DRIVE-ON RAMPS:  The need to get under a car is inevitable, and for those of us who don’t have access to a garage 
with a lift, drive-on ramps appear to be a good solution -- cheap, easy to use, and sturdy enough to hold a 4000-lb 
Jaguar without dropping it on its owner.  However, most ramps appear to have been designed for cars from another era, 
and the spoiler pushes them away long before the front tires get near them. Patrick Krejcik provides a solution:  “I got 
the $17.95 specials, and all I had to do was to put a 2x6, about 18-24 inches long on each ramp to lengthen the slope.
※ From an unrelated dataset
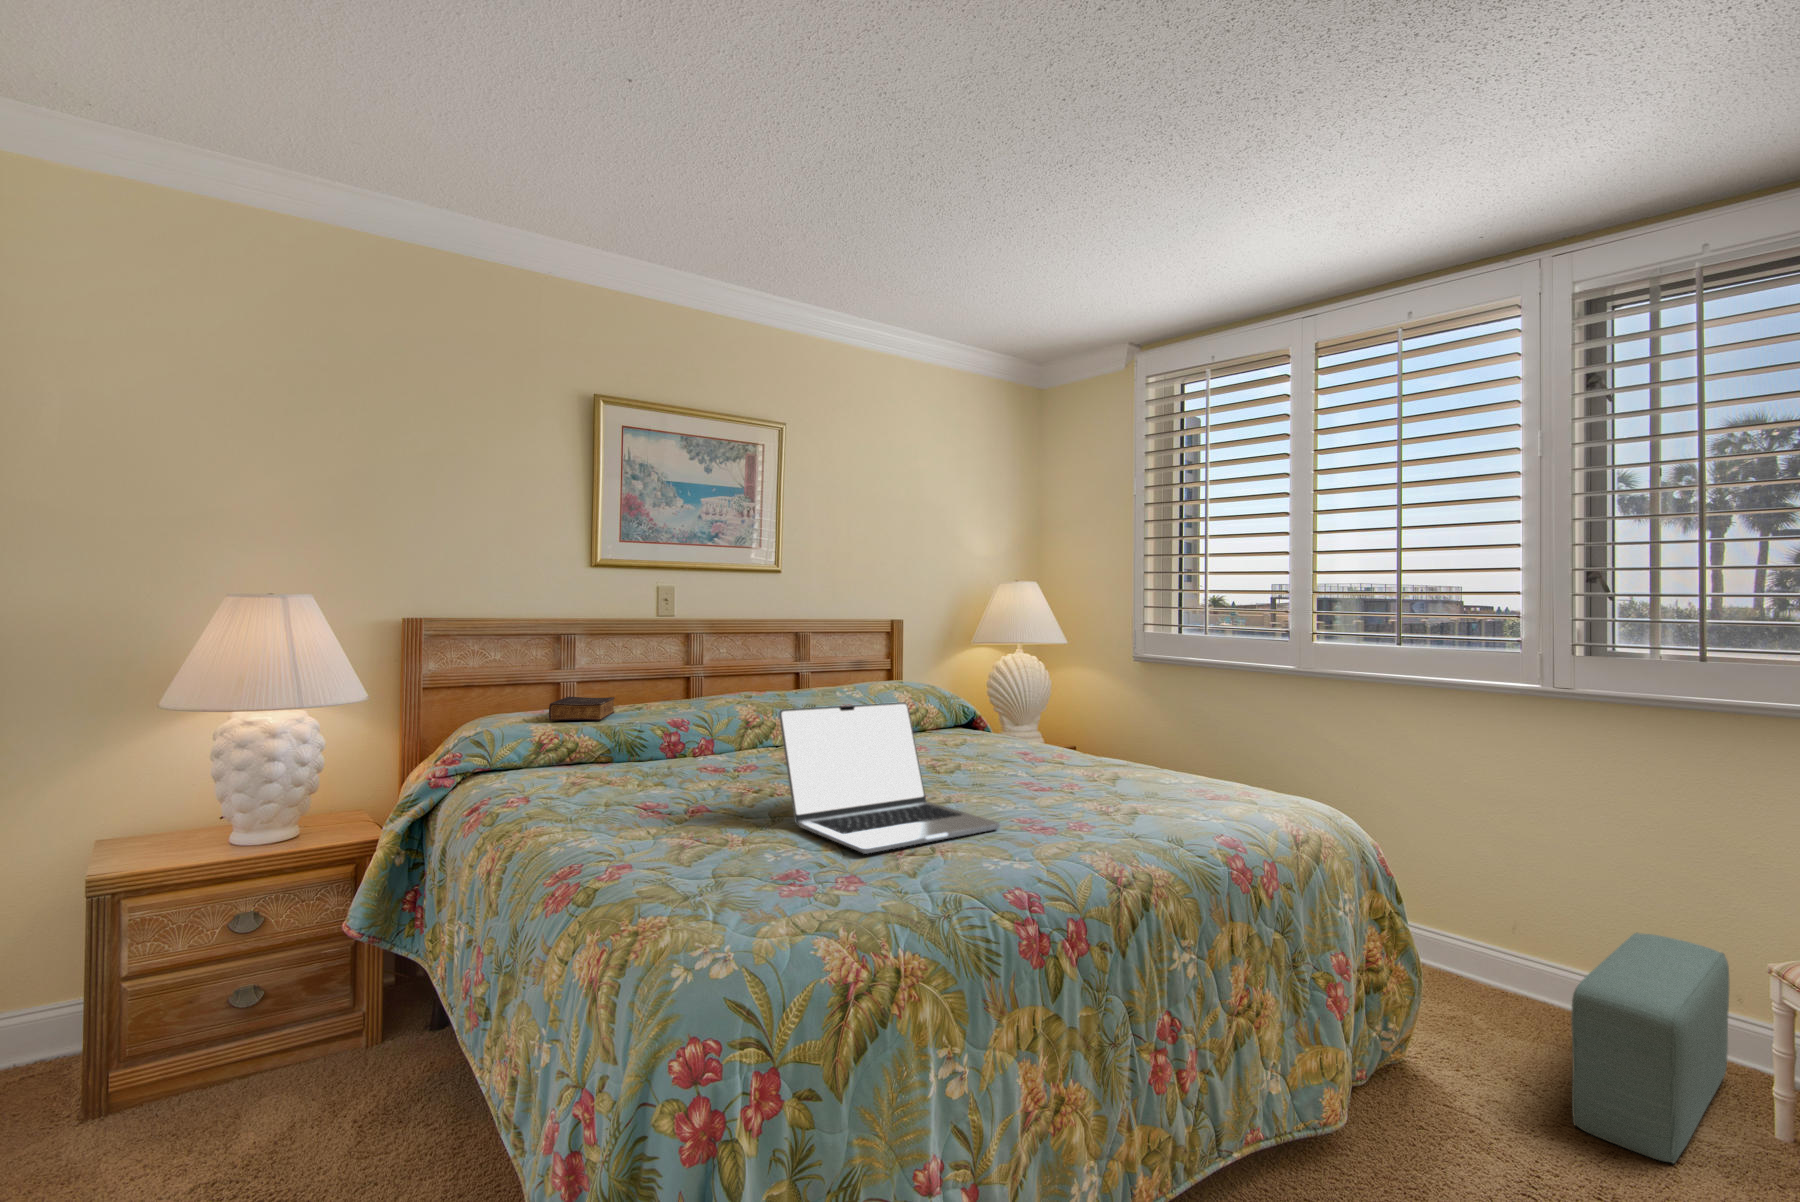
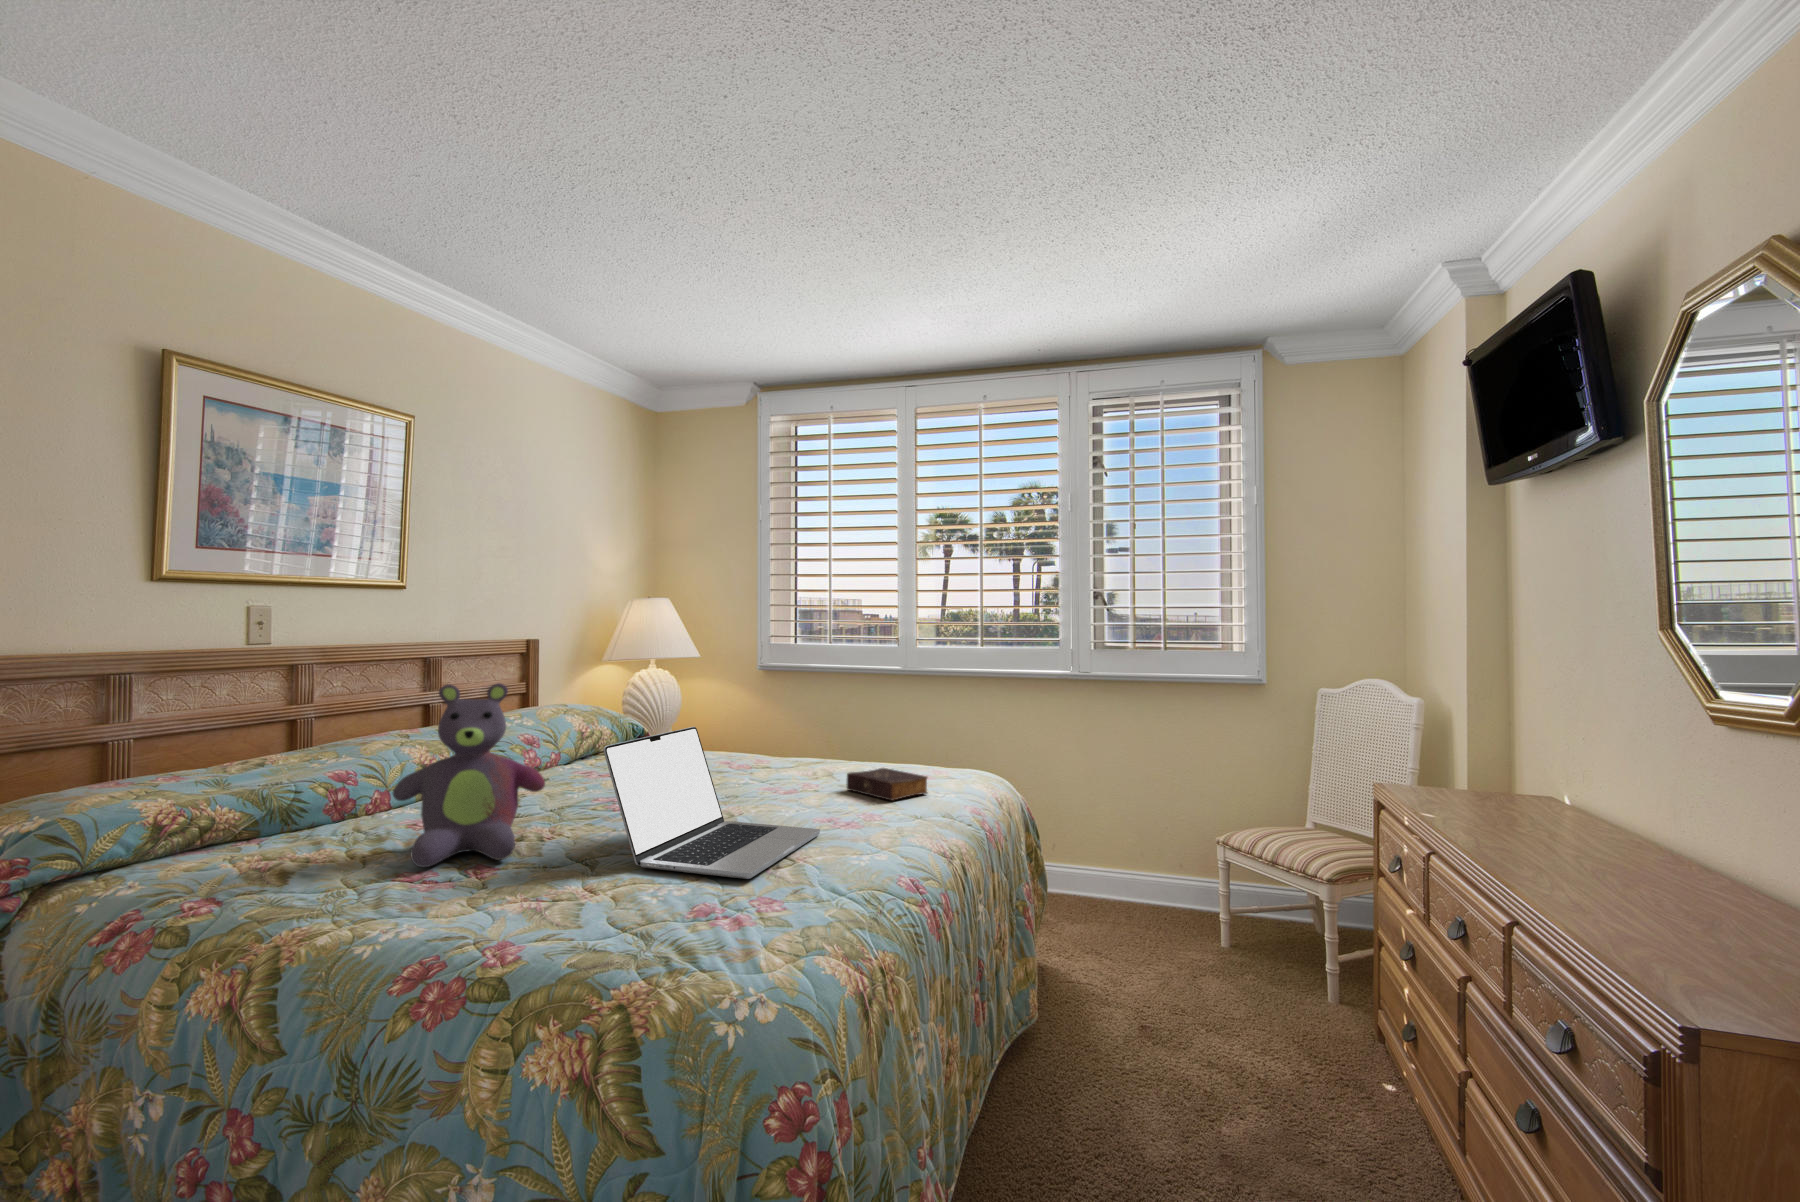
stuffed bear: none [652,648,772,802] -> present [393,683,545,867]
book: present [549,697,615,721] -> present [847,768,927,801]
pouf: present [1571,933,1729,1163] -> none [1126,835,1186,976]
I 
used a nail in the end of the 2x6, bent it and stuck it in a hole about half way down the original slope, and made the 
slope longer and more shallow.” 

If you wanna get fancier, Mike Wilson says that Griot’s Garage (page 708) offers a “ramp extension kit”. 

 

CHECKING FOR CRACKS:  Jan Wikström provided this “backyard Magnaflux test” for checking for cracks in steel 
parts:  First, the area needs to be clean and smooth, so polishing may be required first.  Allow a large, powerful 
horseshoe magnet to latch on to the part across the area to be checked.  Now dribble kerosene with iron powder 
(collected from grinder) over the area; any crack will show up clearly.